Delicately, Dortmunder said, "This Sgt. Northwood, he probably isn't around any more either."
"The chess set is," Mr. Hemlow said. "The boys were going to call their company Chess King Broadcasting. One of them drew up a very nice logo for it."
"Uh huh," Dortmunder said, hoping Mr. Hemlow wasn't about to show him the logo.
He wasn't. Instead, he lowered his head, those watery eyes now turning to ice, and he said, "I am a wealthy man. I am not in this for the money. Those boys were robbed of their dreams."

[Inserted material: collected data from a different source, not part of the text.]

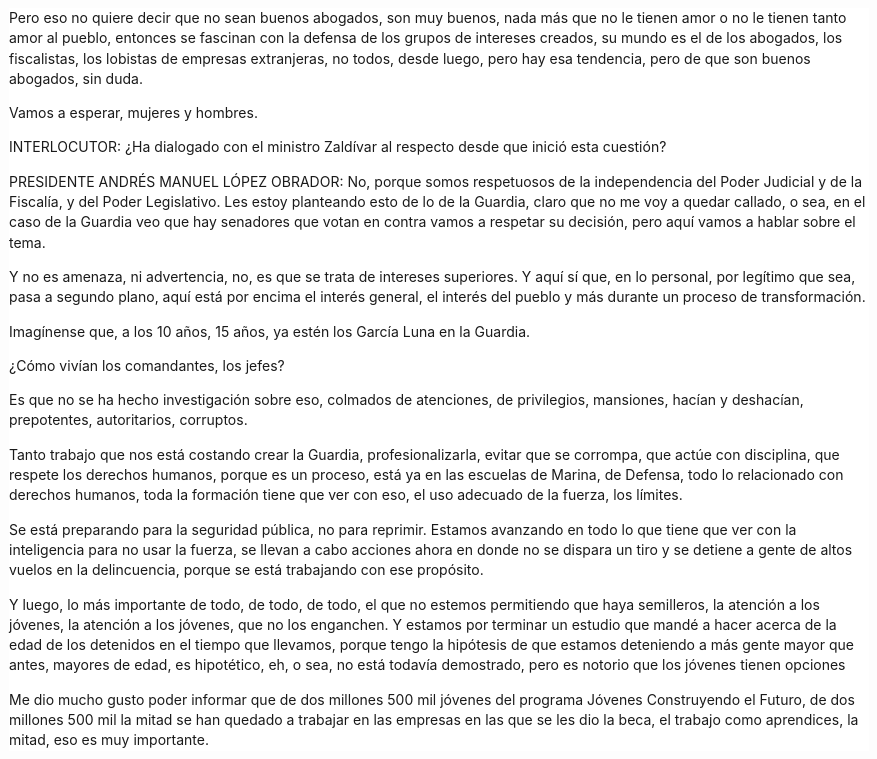 Pero eso no quiere decir que no sean buenos abogados, son muy buenos, nada más
que no le tienen amor o no le tienen tanto amor al pueblo, entonces se
fascinan con la defensa de los grupos de intereses creados, su mundo es el de
los abogados, los fiscalistas, los lobistas de empresas extranjeras, no todos,
desde luego, pero hay esa tendencia, pero de que son buenos abogados, sin
duda.

Vamos a esperar, mujeres y hombres.

INTERLOCUTOR: ¿Ha dialogado con el ministro Zaldívar al respecto desde que
inició esta cuestión?

PRESIDENTE ANDRÉS MANUEL LÓPEZ OBRADOR: No, porque somos respetuosos de la
independencia del Poder Judicial y de la Fiscalía, y del Poder Legislativo.
Les estoy planteando esto de lo de la Guardia, claro que no me voy a quedar
callado, o sea, en el caso de la Guardia veo que hay senadores que votan en
contra vamos a respetar su decisión, pero aquí vamos a hablar sobre el tema.

Y no es amenaza, ni advertencia, no, es que se trata de intereses superiores.
Y aquí sí que, en lo personal, por legítimo que sea, pasa a segundo plano,
aquí está por encima el interés general, el interés del pueblo y más durante
un proceso de transformación.

Imagínense que, a los 10 años, 15 años, ya estén los García Luna en la
Guardia.

¿Cómo vivían los comandantes, los jefes?

Es que no se ha hecho investigación sobre eso, colmados de atenciones, de
privilegios, mansiones, hacían y deshacían, prepotentes, autoritarios,
corruptos.

Tanto trabajo que nos está costando crear la Guardia, profesionalizarla,
evitar que se corrompa, que actúe con disciplina, que respete los derechos
humanos, porque es un proceso, está ya en las escuelas de Marina, de Defensa,
todo lo relacionado con derechos humanos, toda la formación tiene que ver con
eso, el uso adecuado de la fuerza, los límites.

Se está preparando para la seguridad pública, no para reprimir. Estamos
avanzando en todo lo que tiene que ver con la inteligencia para no usar la
fuerza, se llevan a cabo acciones ahora en donde no se dispara un tiro y se
detiene a gente de altos vuelos en la delincuencia, porque se está trabajando
con ese propósito.

Y luego, lo más importante de todo, de todo, de todo, el que no estemos
permitiendo que haya semilleros, la atención a los jóvenes, la atención a los
jóvenes, que no los enganchen. Y estamos por terminar un estudio que mandé a
hacer acerca de la edad de los detenidos en el tiempo que llevamos, porque
tengo la hipótesis de que estamos deteniendo a más gente mayor que antes,
mayores de edad, es hipotético, eh, o sea, no está todavía demostrado, pero es
notorio que los jóvenes tienen opciones

Me dio mucho gusto poder informar que de dos millones 500 mil jóvenes del
programa Jóvenes Construyendo el Futuro, de dos millones 500 mil la mitad se
han quedado a trabajar en las empresas en las que se les dio la beca, el
trabajo como aprendices, la mitad, eso es muy importante.
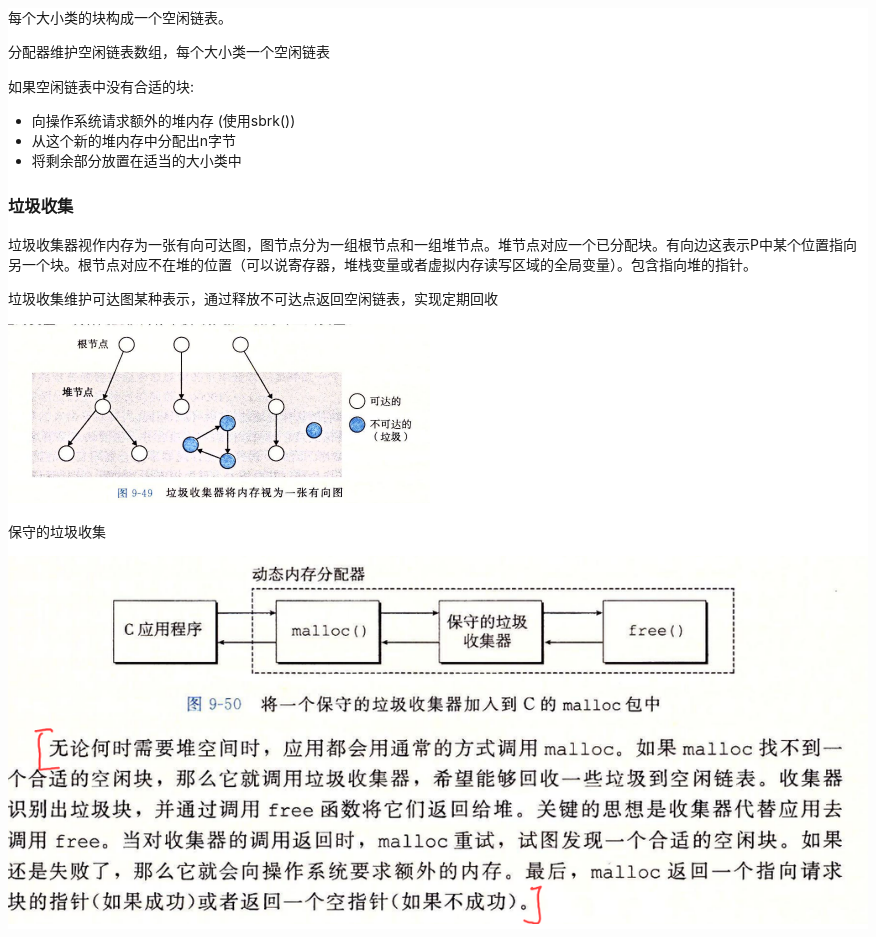 每个大小类的块构成一个空闲链表。

分配器维护空闲链表数组，每个大小类一个空闲链表

如果空闲链表中没有合适的块: 

-  向操作系统请求额外的堆内存 (使用sbrk()) 
-  从这个新的堆内存中分配出n字节 
-  将剩余部分放置在适当的大小类中

### 垃圾收集

垃圾收集器视作内存为一张有向可达图，图节点分为一组根节点和一组堆节点。堆节点对应一个已分配块。有向边这表示P中某个位置指向另一个块。根节点对应不在堆的位置（可以说寄存器，堆栈变量或者虚拟内存读写区域的全局变量）。包含指向堆的指针。

垃圾收集维护可达图某种表示，通过释放不可达点返回空闲链表，实现定期回收



<img src="虚拟内存.assets/1595744976625.png" alt="1595744976625" style="zoom:50%;" />

保守的垃圾收集

![1595745226494](虚拟内存.assets/1595745226494.png)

"Yeah, I get that," Dortmunder agreed.
"Now, unexpectedly," Mr. Hemlow said, "I seem to have an opportunity, if I live long enough for it, to right that wrong."
"You know where the chess set is," Dortmunder suggested.
"Possibly," Mr. Hemlow said, and sat back in his wheelchair to fold his chicken feet over his paunch. "But for a moment," he said, "let us talk about you. What did you say your name was?"